Het Koninklijke Joegoslavië had ook religieuze problemen met de Kroatische bevolking, daar de regering verdragen met het Vaticaan niet kon ratificeren. De regering wou dit wel tekenen maar werd teruggefloten door niet minder dan de Servische Orthodoxe Kerk, die aan het lobbyen was tegen een officiële sanctie van de Rooms-Katholieke kerk. De Servische Orthodoxe Kerk dacht dit verdrag haar invloed zou verzwakken. Ze organiseerde publieke protesten, en tijdens een van die protesten in 1937 werden verschillende Orthodoxe priesters en gewone burgers gewond in gevechten met de gendarmerie in Belgrado. Het verdrag werd nooit ondertekend, de onofficiële supprematie van de Servisch Orthodoxe Kerk werd hierdoor bevestigd en de Katholieken werden nog meer vervreemd van de regering.
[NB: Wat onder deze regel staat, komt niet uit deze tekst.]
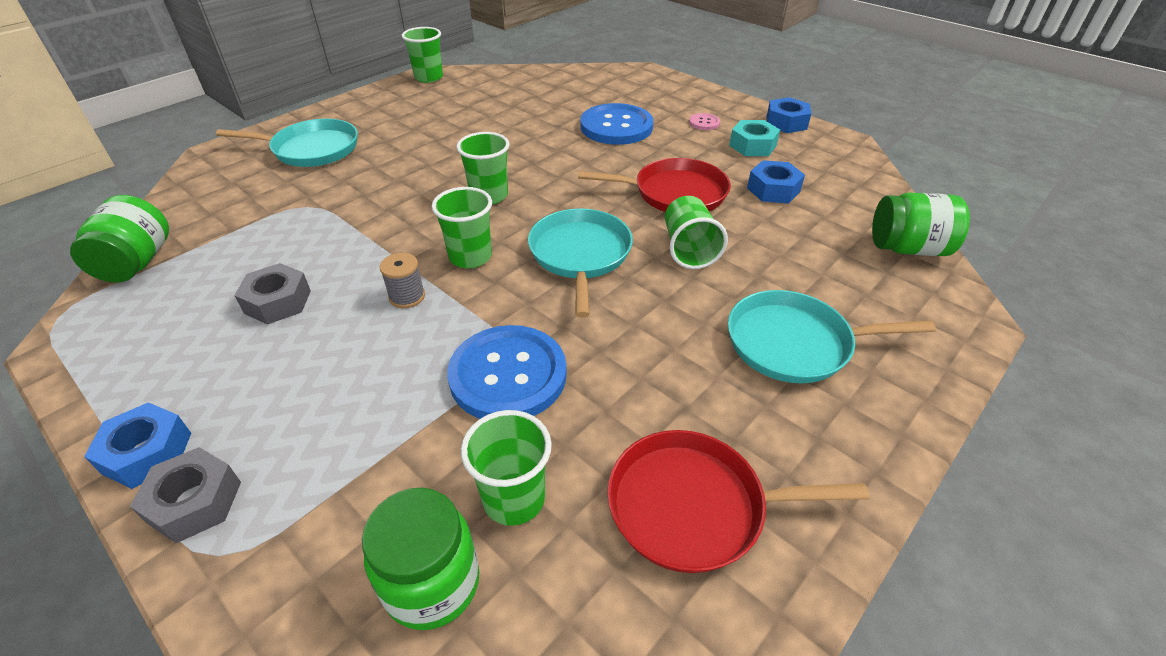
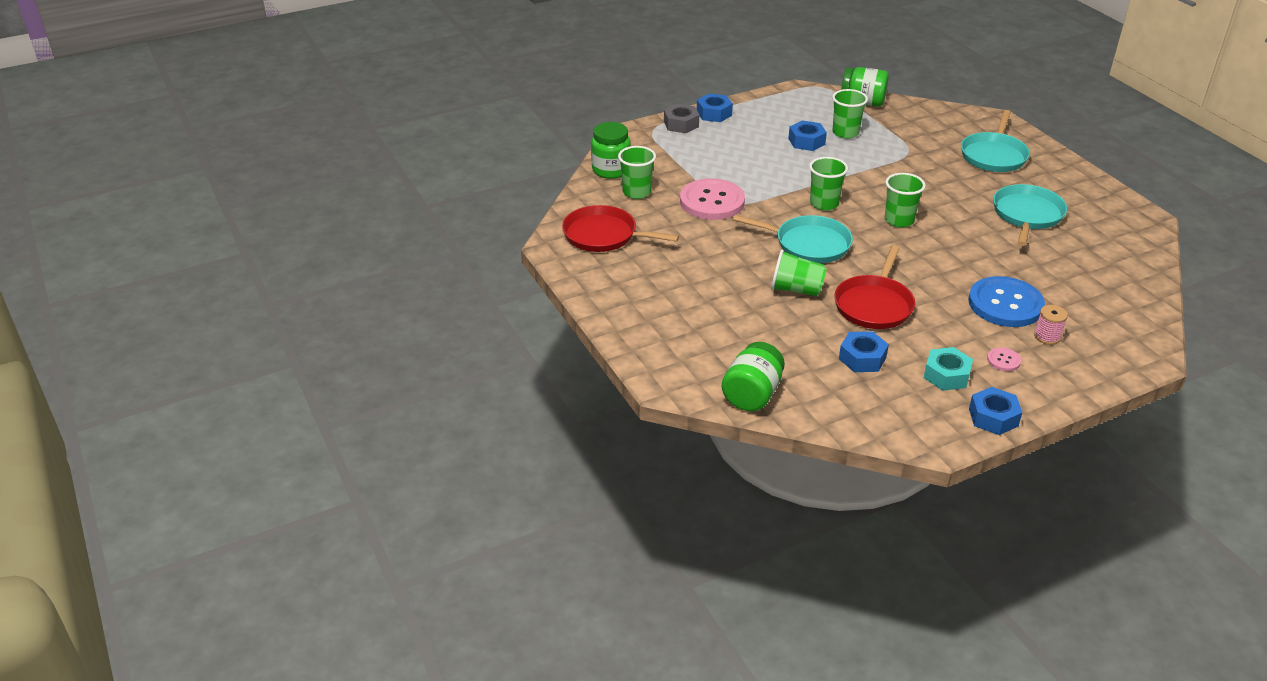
camera: 110 degrees right, 5 degrees down
grey nut [234,263,311,325] -> blue nut [788,120,827,151]
grey spool [380,253,425,308] -> none
green cup [402,27,443,83] -> green cup moved to [832,89,868,139]
blue button [447,325,567,419] -> pink button [680,178,745,220]
red pan [607,430,869,573] -> red pan turned 90 degrees counterclockwise [562,205,679,252]
turquoise pan [728,290,936,383] -> turquoise pan moved to [993,184,1067,246]
none -> pink spool [1034,305,1068,345]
Water in de wijn Na de dood van Alexander, nam de koninklijke-regent Pavle Karadordevic een meer gematigde houding aan tegenover de Kroaten en hun eis voor meer zelfbestuur. Na verscheidene onderhandelingsronden kwam het tot een vergelijk met de Boerenpartij. De Regent verving de Servische premier Milan Stojadinovic door Dragiša Cvetkovic, iemand die deze ideeën meer genegen was. Hij tekende de zogenaamde Cvetkovic-Macek Overenkomst met Vladko Macek, de leider van de Boerenpartij op 26 augustus 1939.
Macek werd een vice-president in de koninklijke regering terwijl Ivan Subasic de 'Ban' werd van het nieuwe Kroatische Banovina (een Ban / Banovina is een soort van graafschap). Dit 'Banovina' omvatte het merendeel van de provincies die Kroatië vormden, het grootste deel van Dalmatië (echter zonder Istrië, Rijeka en Zadar dat nog steeds tot Italië behoorde)en stukken van Bosnië-Herzegovina.
Dit compromis werd echter door velen afgekeurd. Enerzijds door de Kroatische nationalisten die dit zagen als een vorm van collaboratie met de in essentie kwalijke koninklijke regering, anderzijds door de Serviërs omdat er volgens hun een staat in een staat werd gecreëerd. De Communisten keurden het dan weer af omdat het onnodig de eenheid van de Zuid-Slavische volkeren verdeelde. Al bij al duurde deze situatie ook niet lang door het ontbreken van goed leiderschap (of een sterke koning) en door het uitbreken van de Tweede Wereldoorlog waarbij de As-mogendheden snel het ganse land bezetten.